Colin MacIntyre paused outside the larger state dining room to watch three harassed humans and a dozen robots sorting the countless bags of old-fashioned mail into paper breastworks. No one noticed him in the doorway, and as he resumed his journey towards the balcony, he made a note to divert still more human staff to reading the letters while he tried to sort out his own feelings.

Those bags, and the hundreds which had preceded them in the past few days, proved that whatever outrages the Sword of God might wreak and however well-hidden their true enemy might be, his subjects cared. Those letters weren't just formal, official nothings from heads of state. They came from people all over the Fifth Imperium, expressing their joy—and relief—that their Empress was pregnant.

Yet his own joy, as 'Tanni's, was bittersweet. Over two years had passed, but the aching void remained. Perhaps the new children (for the doctors had already confirmed it would be twins once more) would fill that emptiness. He hoped so. But he also hoped he and 'Tanni could resist the need to make them fill it. Sean and Harriet had been special. No one could replace them, and their new children deserved the right to be special in their own ways, not compared, however lovingly, to ghosts.

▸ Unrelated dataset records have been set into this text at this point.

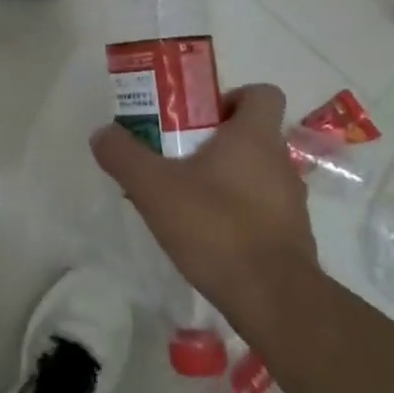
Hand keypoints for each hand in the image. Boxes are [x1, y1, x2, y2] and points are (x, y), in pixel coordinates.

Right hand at [90, 84, 316, 318]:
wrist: (273, 299)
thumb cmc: (216, 227)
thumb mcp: (154, 188)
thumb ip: (124, 156)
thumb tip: (102, 133)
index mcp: (254, 137)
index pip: (262, 93)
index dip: (232, 97)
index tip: (199, 117)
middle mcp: (280, 161)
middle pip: (253, 134)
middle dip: (215, 141)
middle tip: (176, 156)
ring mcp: (291, 201)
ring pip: (256, 173)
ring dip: (226, 178)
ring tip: (185, 199)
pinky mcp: (291, 236)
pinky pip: (261, 209)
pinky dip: (237, 212)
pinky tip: (206, 234)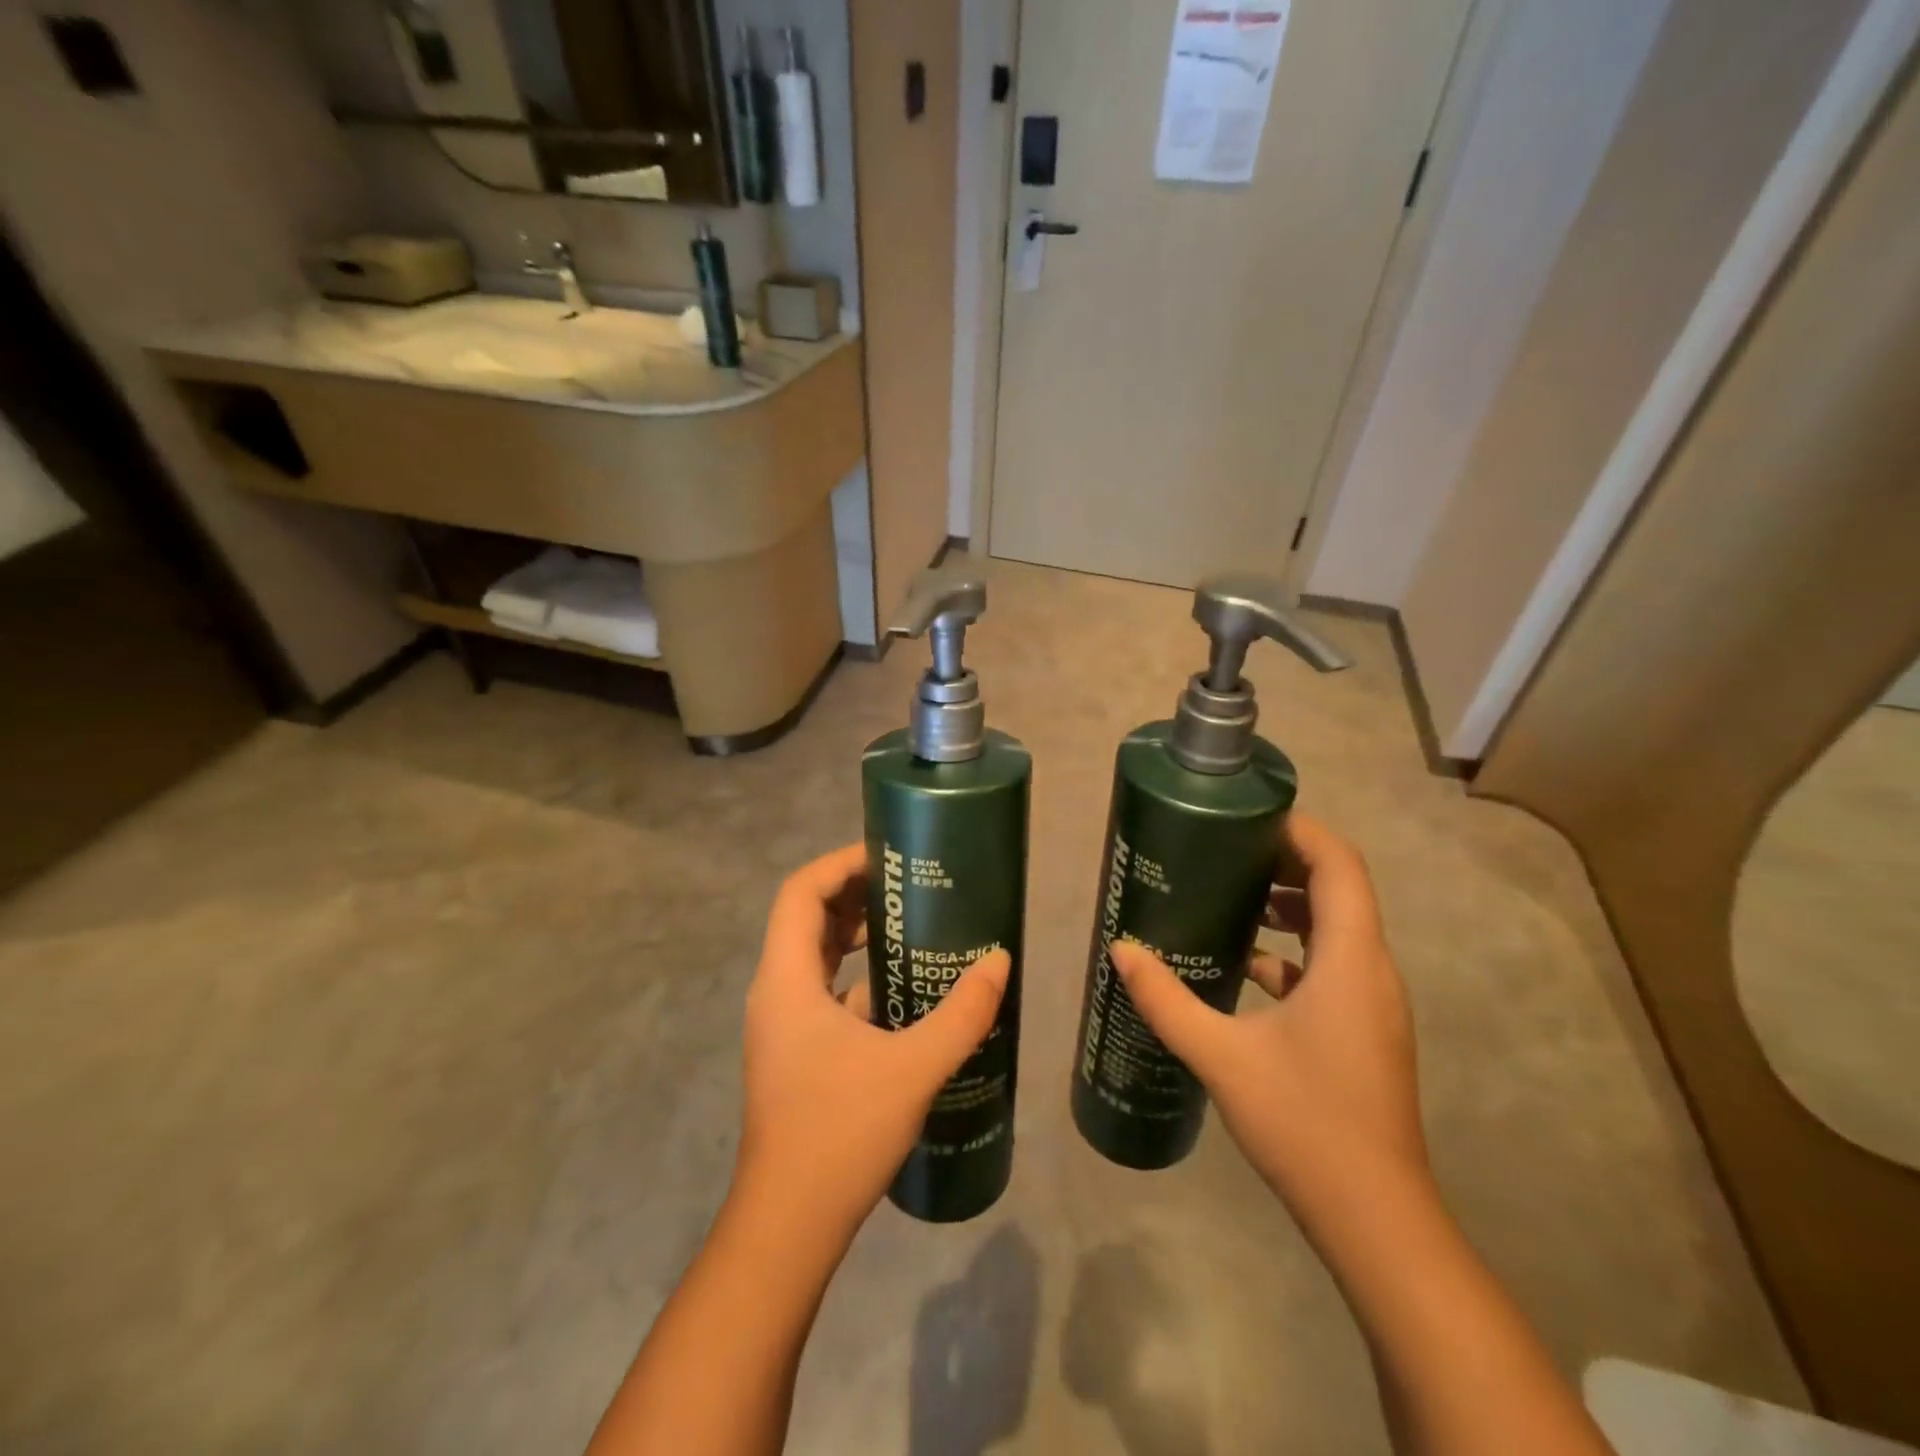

The decision to have them hadn't been easy. It was fraught with grief, a guilty sense of betraying Sean and Harriet in some indefinable way, and fear of fresh loss. His and 'Tanni's enhancement would give them centuries of fertility, and the temptation to wait was great. Yet they faced the dilemma of all dynasts: the succession must be secured.

That wasn't something Lieutenant Commander MacIntyre, USN, had ever worried about, and it hadn't entered his or 'Tanni's head when Sean and Harriet were conceived, for it had seemed preposterous that the monarchical government of a long-dead empire might be maintained. But as Tsien Tao-ling had pointed out twenty years past, it was loyalty to the Crown—to Colin MacIntyre's person—which held humanity together despite its legacy of rivalries, and many years must pass before that primal source of loyalty could be buttressed by others. Colin had been amazed that someone who had been the commander-in-chief of the last Communist power on Earth could make that statement, but Tao-ling had been right. And because he had, Colin and Jiltanith had no option but to think in dynastic terms.

And perhaps, he mused, as he stepped out onto the balcony and saw his wife dozing in the summer sunlight, that was good. If their hands had been forced, the decision had still proved there was a future... and that they had the courage to love again after love had hurt them so cruelly.